Thereafter, the Pennsylvania frontier degenerated into a morass of violence and murder, where white men were effectively free to kill Indians at will and where no Indian could expect to receive any sort of legal protection or justice. In May 1765 at Sideling Hill, a group of frontier banditti with blackened faces, called by some the "Black Boys," even went so far as to hijack a convoy of gifts and trade goods being sent to Fort Pitt and faced down the regular troops sent to recover the wagons. From London, Franklin was aghast: "The outrages committed by the frontier people are really amazing," he said (ibid., p. 87). By then, the name "Paxton Boys" had become an umbrella term for all frontiersmen who were willing to use violence to achieve their ends. As can readily be imagined, Native Americans on the Pennsylvania frontier had no sympathy for the rebel fight against the British imperial government after 1775.
Lazarus Stewart, disgusted with the proprietary government and threatened with prosecution, moved with his followers to the Wyoming Valley in 1769 and was granted a township by the Connecticut authorities. He was killed in the Wyoming Valley massacre of 3-4 July 1778.
SEE ALSO Pontiac's War.
Dunbar, John R., ed. The Paxton Papers. The Hague: M. Nijhoff, 1957.
Hindle, Brooke. "The March of the Paxton Boys." William and Mary Quarterly, 3d series, 3 (1946): 461-486.

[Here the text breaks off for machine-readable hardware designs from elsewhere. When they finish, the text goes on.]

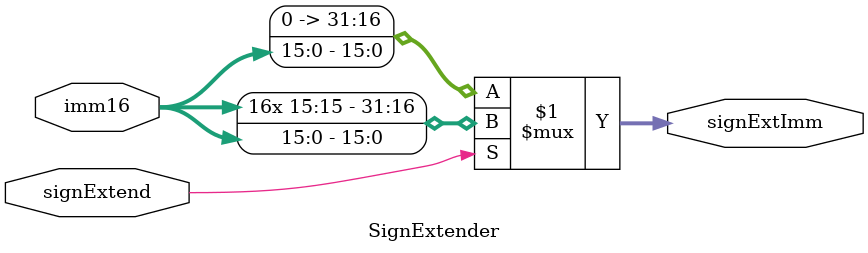
<source format=v>
`timescale 1ns / 1ps
module SignExtender(signExtImm, signExtend, imm16);
output [31:0] signExtImm;
input [15:0] imm16;
input signExtend;
assign signExtImm = signExtend? ({{16{imm16[15]}}, imm16[15:0]}):
{16'b0,imm16[15:0]};
endmodule
</source>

Martin, James K. "The Return of the Paxton Boys and the Historical State of the Pennsylvania Frontier, 1764–1774." Pennsylvania History 38 (1971): 117-133.
Vaughan, Alden T. "Frontier Banditti and the Indians: The Paxton Boys' Legacy." In Roots of American Racism: Essays on the Colonial Experience. Edited by Alden T. Vaughn. New York: Oxford University Press, 1995.